2014/09/22 5:21 "Ansgar Burchardt" <ansgar@43-1.org>:
>
> Hi Joel,
>
> Joel Rees <joel.rees@gmail.com> writes:
> > (6) systemd and cgroups (at minimum) end up overriding the permissions
> > system. It's bad enough having SELinux and ACLs brought in to knock
> > holes in the permissions system, but when arbitrary non-kernel system
> > functions start getting their hands into the equation, there is no way
> > to be sure that when you set any particular file under /etc or under
> > ~/ -- including /etc/ssh and ~/.shh -- as mode 740, that the effective
> > permissions don't end up 666 or 1147. In this case, even pid 1 is a
> > group of arbitrary non-kernel functions.
> >
> > Permissions and race conditions are not the only ways that the
> > modularity of these technologies is broken.

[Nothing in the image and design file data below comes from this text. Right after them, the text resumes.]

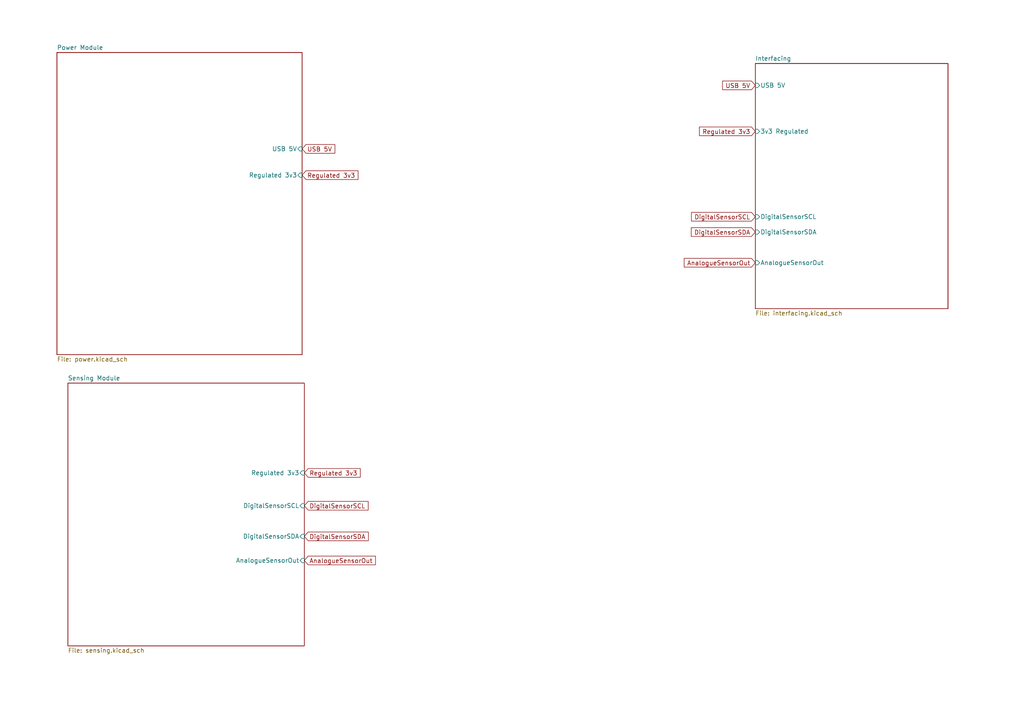
<source format=kicad_sch>
(kicad_sch (version 20230121) (generator eeschema)

  (uuid 1e9f3d34-a4c0-4684-8b0d-9d61663dabf9)

  (paper "A4")

  


  (global_label "Regulated 3v3" (shape input) (at 88.265 137.16 0) (fields_autoplaced)
    (effects (font (size 1.27 1.27)) (justify left))
    (uuid 0b21008a-2680-4848-bac8-a7c3d09265a1)
    (property "Intersheetrefs" "${INTERSHEET_REFS}" (at 104.7535 137.16 0)
      (effects (font (size 1.27 1.27)) (justify left) hide)
    )
  )
  (global_label "DigitalSensorSCL" (shape input) (at 219.075 62.865 180) (fields_autoplaced)
    (effects (font (size 1.27 1.27)) (justify right))
    (uuid 470360c1-f08c-4019-a47d-f8758a9d9555)
    (property "Intersheetrefs" "${INTERSHEET_REFS}" (at 200.0827 62.865 0)
      (effects (font (size 1.27 1.27)) (justify right) hide)
    )
  )
  (global_label "Regulated 3v3" (shape input) (at 219.075 38.1 180) (fields_autoplaced)
    (effects (font (size 1.27 1.27)) (justify right))
    (uuid 4f45f51c-70d1-41a9-9a96-870b14e11782)
    (property "Intersheetrefs" "${INTERSHEET_REFS}" (at 202.5865 38.1 0)
      (effects (font (size 1.27 1.27)) (justify right) hide)
    )
  )
  (global_label "Regulated 3v3" (shape input) (at 87.63 50.8 0) (fields_autoplaced)
    (effects (font (size 1.27 1.27)) (justify left))
    (uuid 6529f47e-36ad-4bfb-83cd-99f960b403c7)
    (property "Intersheetrefs" "${INTERSHEET_REFS}" (at 104.1185 50.8 0)
      (effects (font (size 1.27 1.27)) (justify left) hide)
    )
  )
  (global_label "DigitalSensorSCL" (shape input) (at 88.265 146.685 0) (fields_autoplaced)
    (effects (font (size 1.27 1.27)) (justify left))
    (uuid 675d032e-fd80-45cc-8b3e-16f64c136c48)
    (property "Intersheetrefs" "${INTERSHEET_REFS}" (at 107.2573 146.685 0)
      (effects (font (size 1.27 1.27)) (justify left) hide)
    )
  )
  (global_label "AnalogueSensorOut" (shape input) (at 219.075 76.2 180) (fields_autoplaced)
    (effects (font (size 1.27 1.27)) (justify right))
    (uuid 7edd412e-aff0-4f98-861c-72174ebb9357)
    (property "Intersheetrefs" "${INTERSHEET_REFS}" (at 197.9662 76.2 0)
      (effects (font (size 1.27 1.27)) (justify right) hide)
    )
  )
  (global_label "USB 5V" (shape input) (at 219.075 24.765 180) (fields_autoplaced)
    (effects (font (size 1.27 1.27)) (justify right))
    (uuid 98dc769a-129d-4887-b3f6-7288630d51af)
    (property "Intersheetrefs" "${INTERSHEET_REFS}" (at 209.2991 24.765 0)
      (effects (font (size 1.27 1.27)) (justify right) hide)
    )
  )
  (global_label "DigitalSensorSDA" (shape input) (at 219.075 67.31 180) (fields_autoplaced)
    (effects (font (size 1.27 1.27)) (justify right))
    (uuid a6bd43e1-35f3-4bb6-85df-659b30053d0d)
    (property "Intersheetrefs" "${INTERSHEET_REFS}" (at 200.0222 67.31 0)
      (effects (font (size 1.27 1.27)) (justify right) hide)
    )
  )
  (global_label "USB 5V" (shape input) (at 87.63 43.18 0) (fields_autoplaced)
    (effects (font (size 1.27 1.27)) (justify left))
    (uuid ac7d9bf2-4a01-4fd8-a17e-bd51a6e79a12)
    (property "Intersheetrefs" "${INTERSHEET_REFS}" (at 97.4059 43.18 0)
      (effects (font (size 1.27 1.27)) (justify left) hide)
    )
  )
  (global_label "DigitalSensorSDA" (shape input) (at 88.265 155.575 0) (fields_autoplaced)
    (effects (font (size 1.27 1.27)) (justify left))
    (uuid c2e7ce2e-d3f6-4314-bee6-59fd70565bf6)
    (property "Intersheetrefs" "${INTERSHEET_REFS}" (at 107.3178 155.575 0)
      (effects (font (size 1.27 1.27)) (justify left) hide)
    )
  )
  (global_label "AnalogueSensorOut" (shape input) (at 88.265 162.56 0) (fields_autoplaced)
    (effects (font (size 1.27 1.27)) (justify left))
    (uuid eee0c579-738b-44fe-9b3a-f23a11ae373f)
    (property "Intersheetrefs" "${INTERSHEET_REFS}" (at 109.3738 162.56 0)
      (effects (font (size 1.27 1.27)) (justify left) hide)
    )
  )

  (sheet (at 16.51 15.24) (size 71.12 87.63) (fields_autoplaced)
    (stroke (width 0.1524) (type solid))
    (fill (color 0 0 0 0.0000))
    (uuid 68b97cb2-585c-4237-bacc-43c945d9635d)
    (property "Sheetname" "Power Module" (at 16.51 14.5284 0)
      (effects (font (size 1.27 1.27)) (justify left bottom))
    )
    (property "Sheetfile" "power.kicad_sch" (at 16.51 103.4546 0)
      (effects (font (size 1.27 1.27)) (justify left top))
    )
    (pin "USB 5V" input (at 87.63 43.18 0)
      (effects (font (size 1.27 1.27)) (justify right))
      (uuid f211bb0d-b8fb-4bea-b3c3-4a20f80024f4)
    )
    (pin "Regulated 3v3" input (at 87.63 50.8 0)
      (effects (font (size 1.27 1.27)) (justify right))
      (uuid 9c31ae1c-38cf-4cf8-81e1-59517c083d6b)
    )
    (instances
      (project "Main"
        (path "/1e9f3d34-a4c0-4684-8b0d-9d61663dabf9" (page "2"))
      )
    )
  )

  (sheet (at 19.685 111.125) (size 68.58 76.2) (fields_autoplaced)
    (stroke (width 0.1524) (type solid))
    (fill (color 0 0 0 0.0000))
    (uuid 99357ecb-a6bc-4a60-adc8-5fc92399d53b)
    (property "Sheetname" "Sensing Module" (at 19.685 110.4134 0)
      (effects (font (size 1.27 1.27)) (justify left bottom))
    )
    (property "Sheetfile" "sensing.kicad_sch" (at 19.685 187.9096 0)
      (effects (font (size 1.27 1.27)) (justify left top))
    )
    (pin "Regulated 3v3" input (at 88.265 137.16 0)
      (effects (font (size 1.27 1.27)) (justify right))
      (uuid f29243c8-d216-4b27-80d1-37553fa9e570)
    )
    (pin "DigitalSensorSCL" input (at 88.265 146.685 0)
      (effects (font (size 1.27 1.27)) (justify right))
      (uuid 162356c1-e16d-413e-98bd-84f115c947b4)
    )
    (pin "DigitalSensorSDA" input (at 88.265 155.575 0)
      (effects (font (size 1.27 1.27)) (justify right))
      (uuid ec1f418d-2b9d-47dc-bc53-8ba33a9ce2fc)
    )
    (pin "AnalogueSensorOut" input (at 88.265 162.56 0)
      (effects (font (size 1.27 1.27)) (justify right))
      (uuid 385f6a97-12c6-4aba-9d8e-17ae49ea949e)
    )
    (instances
      (project "Main"
        (path "/1e9f3d34-a4c0-4684-8b0d-9d61663dabf9" (page "3"))
      )
    )
  )

  (sheet (at 219.075 18.415) (size 55.88 71.12) (fields_autoplaced)
    (stroke (width 0.1524) (type solid))
    (fill (color 0 0 0 0.0000))
    (uuid dc5135c5-d6ed-4046-bf12-773bd1e5ac0e)
    (property "Sheetname" "Interfacing" (at 219.075 17.7034 0)
      (effects (font (size 1.27 1.27)) (justify left bottom))
    )
    (property "Sheetfile" "interfacing.kicad_sch" (at 219.075 90.1196 0)
      (effects (font (size 1.27 1.27)) (justify left top))
    )
    (pin "3v3 Regulated" input (at 219.075 38.1 180)
      (effects (font (size 1.27 1.27)) (justify left))
      (uuid ef47fdef-5ab0-4df3-a57e-02340130127a)
    )
    (pin "USB 5V" input (at 219.075 24.765 180)
      (effects (font (size 1.27 1.27)) (justify left))
      (uuid 786bd791-0b5d-463f-99b0-20404abd6e2a)
    )
    (pin "AnalogueSensorOut" input (at 219.075 76.2 180)
      (effects (font (size 1.27 1.27)) (justify left))
      (uuid f5f8b4d9-3601-4970-ac49-67cb2b6709e9)
    )
    (pin "DigitalSensorSDA" input (at 219.075 67.31 180)
      (effects (font (size 1.27 1.27)) (justify left))
      (uuid 193d6a55-df4a-4d51-b880-9e0e9761a201)
    )
    (pin "DigitalSensorSCL" input (at 219.075 62.865 180)
      (effects (font (size 1.27 1.27)) (justify left))
      (uuid fbf089cd-f62b-49f6-bca5-5a5e6eea0174)
    )
    (instances
      (project "Main"
        (path "/1e9f3d34-a4c0-4684-8b0d-9d61663dabf9" (page "4"))
      )
    )
  )

  (sheet_instances
    (path "/" (page "1"))
  )
)

</source>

I'm not going to try to
> > enumerate them here.
>
> I'm interested how use of systemd and cgroups will make a file in
> /etc/ssh or ~/.ssh change effective permissions. Could you explain that
> in simple, reproducible steps?
When I can, I'll file a bug report. If ever.
I know the theory, so I don't use those, so it's not a high priority for me.
If you are interested, read the manuals,do the math, it falls out, even though the manuals are written with a certain bias.